The rest of the photo albums my mother had given me still sat on my passenger seat and I picked one up, leafing through it idly, seeing photos of my father and me as a baby and then as a little boy, photos that stopped after the one of me in front of a cake with seven candles on it.
Why are you doing this? To torture yourself? For the reminder that you’re not worthy of anyone’s love?
To remember why he left?
I closed the album. The only other amendment to the original land deed had stuck to the top and I glanced at it. I’d already read it. It posed no threat to Archer so there was no need to burn it. If anything, it posed a threat to me, but I wasn’t concerned. Archer was reasonable, and I knew he’d be willing to overlook or void it. I tossed it aside, picking up the heavy album to set that back on the seat as well when an envelope with my name on it fell out of the back, the handwriting both unfamiliar and immediately recognizable.
My heart lurched.
I reached for it with shaking hands. My stalled heart suddenly beating erratically.
Don’t read it. Whatever it says might destroy the final piece of you.
But I had to. I had to.
My heart slammed against my ribs as I opened the flap. The seal had already been ripped. This had been read before. But not by me.

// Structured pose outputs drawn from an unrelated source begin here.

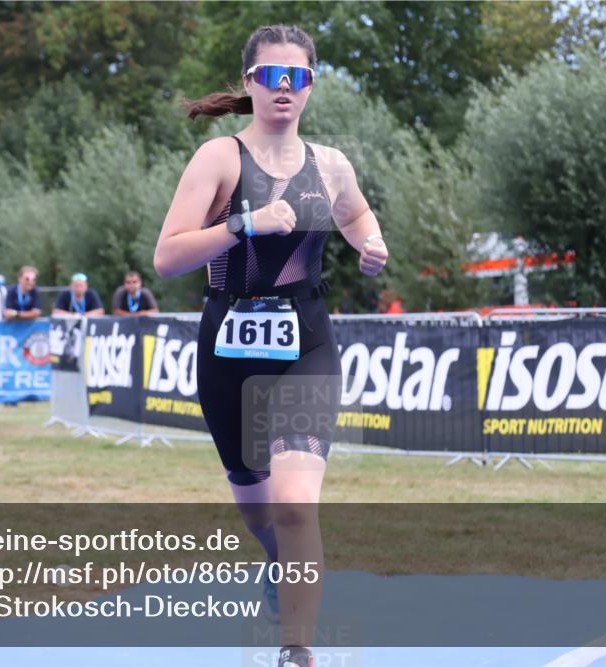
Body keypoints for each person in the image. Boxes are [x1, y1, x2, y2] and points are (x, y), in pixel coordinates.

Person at [154, 25, 387, 667]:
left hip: (305, 345)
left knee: (294, 503)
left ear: (310, 85)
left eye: (297, 77)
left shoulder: (331, 164)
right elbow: (167, 257)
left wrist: (371, 244)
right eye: (272, 77)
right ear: (251, 83)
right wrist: (243, 225)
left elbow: (355, 213)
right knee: (258, 508)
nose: (284, 88)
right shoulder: (219, 159)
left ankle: (296, 649)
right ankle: (279, 561)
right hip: (227, 350)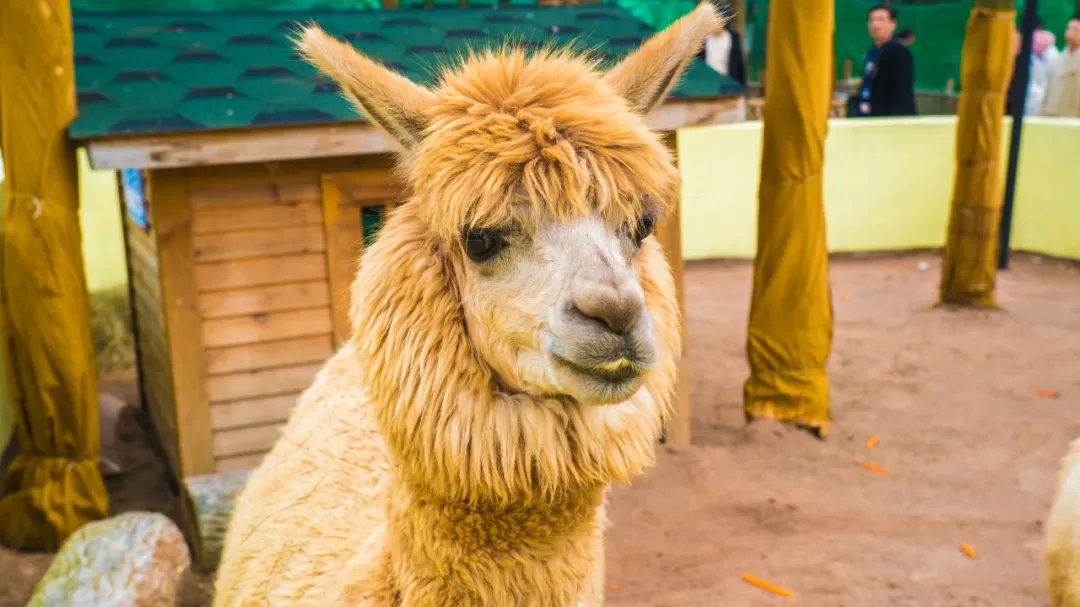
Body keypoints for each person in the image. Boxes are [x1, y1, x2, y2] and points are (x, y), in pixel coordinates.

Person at [848, 4, 917, 118]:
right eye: (872, 20)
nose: (875, 25)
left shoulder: (899, 53)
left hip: (886, 119)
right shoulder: (872, 52)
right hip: (865, 116)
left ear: (893, 24)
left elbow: (902, 93)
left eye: (881, 20)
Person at [697, 1, 748, 87]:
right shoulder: (702, 39)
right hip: (706, 84)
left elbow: (740, 64)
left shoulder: (733, 38)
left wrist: (742, 86)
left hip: (727, 83)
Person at [1041, 14, 1080, 117]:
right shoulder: (1057, 59)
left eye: (1076, 30)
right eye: (1069, 28)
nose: (1070, 33)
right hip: (1052, 114)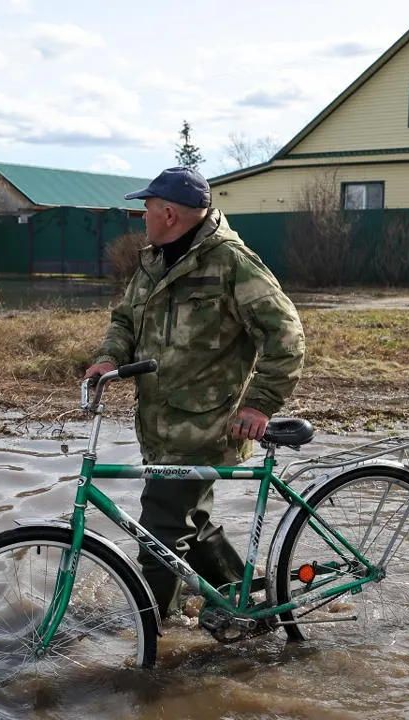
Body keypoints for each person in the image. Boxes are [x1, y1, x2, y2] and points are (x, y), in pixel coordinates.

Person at [84, 166, 306, 622]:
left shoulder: (232, 262)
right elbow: (125, 319)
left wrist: (260, 403)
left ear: (168, 213)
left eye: (145, 210)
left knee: (160, 530)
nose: (141, 218)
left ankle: (148, 635)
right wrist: (109, 358)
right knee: (195, 523)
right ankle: (244, 607)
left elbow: (286, 335)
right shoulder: (152, 260)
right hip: (160, 425)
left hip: (207, 426)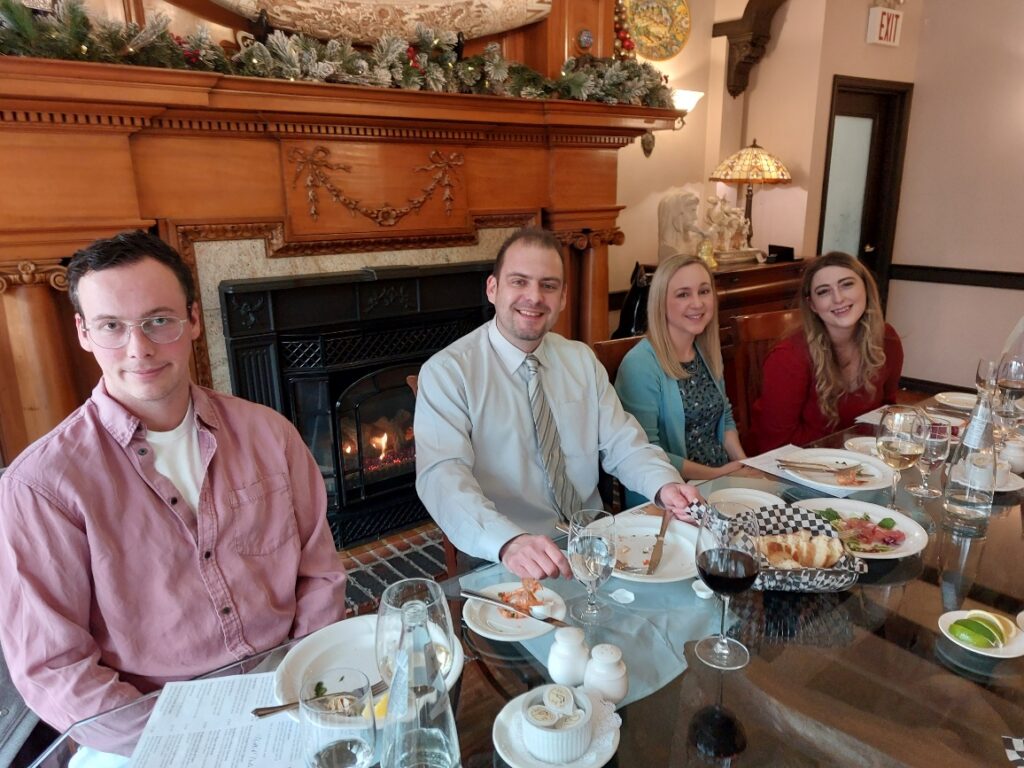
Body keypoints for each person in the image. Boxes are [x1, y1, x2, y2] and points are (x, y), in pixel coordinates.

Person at [0, 231, 347, 748]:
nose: (138, 348)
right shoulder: (41, 486)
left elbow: (320, 574)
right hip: (153, 731)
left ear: (193, 320)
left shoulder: (270, 434)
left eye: (158, 320)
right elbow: (55, 669)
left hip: (291, 693)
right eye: (111, 326)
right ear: (83, 333)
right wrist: (181, 742)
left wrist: (303, 687)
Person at [414, 228, 701, 580]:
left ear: (563, 297)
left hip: (593, 540)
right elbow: (442, 477)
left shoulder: (580, 360)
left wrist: (664, 484)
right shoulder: (448, 373)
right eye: (519, 282)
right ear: (493, 288)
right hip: (504, 554)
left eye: (548, 285)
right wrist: (508, 541)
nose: (534, 297)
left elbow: (623, 443)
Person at [615, 255, 747, 503]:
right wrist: (717, 474)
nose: (697, 303)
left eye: (704, 291)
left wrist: (743, 464)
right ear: (660, 303)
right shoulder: (640, 364)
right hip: (671, 495)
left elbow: (726, 417)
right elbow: (646, 451)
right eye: (683, 294)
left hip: (720, 481)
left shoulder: (706, 350)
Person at [751, 251, 904, 452]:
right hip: (796, 463)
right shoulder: (788, 358)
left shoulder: (887, 339)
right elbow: (777, 445)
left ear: (866, 288)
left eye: (847, 284)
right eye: (823, 292)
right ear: (813, 305)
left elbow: (886, 412)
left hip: (859, 459)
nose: (838, 298)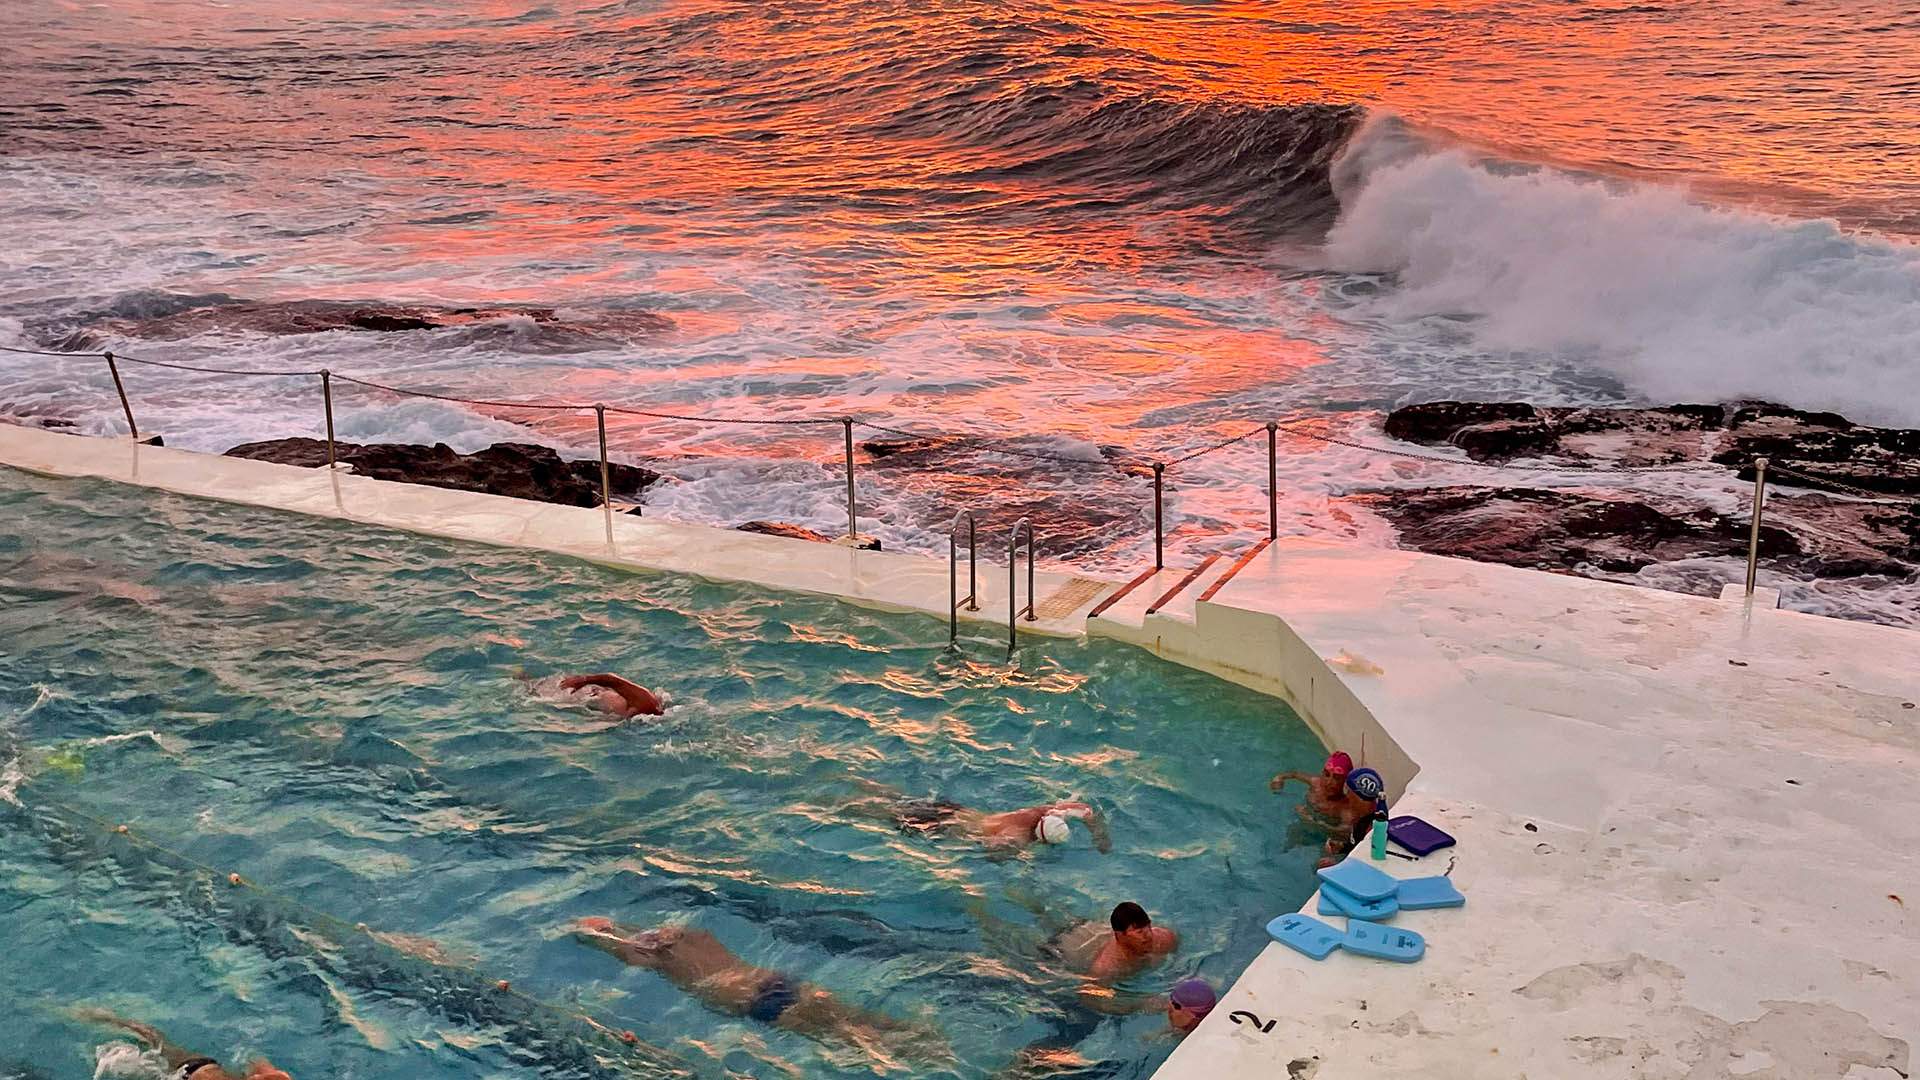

I unfolded the letter, my breath hitching. He’d printed the note.
Of course he had—I had only just learned to read that winter. He’d been writing to a seven-year-old.
May 15th
Dear Travis,
This is the hardest letter I’ve ever written but you are a good, smart boy, and so I know that you will try your best to understand what I have to say to you.
Sometimes mommies and daddies get married for the wrong reasons, and sometimes they stay together longer than they should even though neither one is happy. That’s what happened with your mother and me and that’s why we won’t be living together anymore. What will never ever change no matter what is our love for you. Someday, you’ll know of all the mistakes that were made, but one thing you must never believe is that you were one of them. You are my inquisitive, insightful little man, and I’m so very, very proud to be your father.
I’m leaving for a little while, Champ, but not for long. I will be back for you because I would never leave you behind. And when we are face-to-face, I will try to explain all the things that I know you are a big enough boy to understand.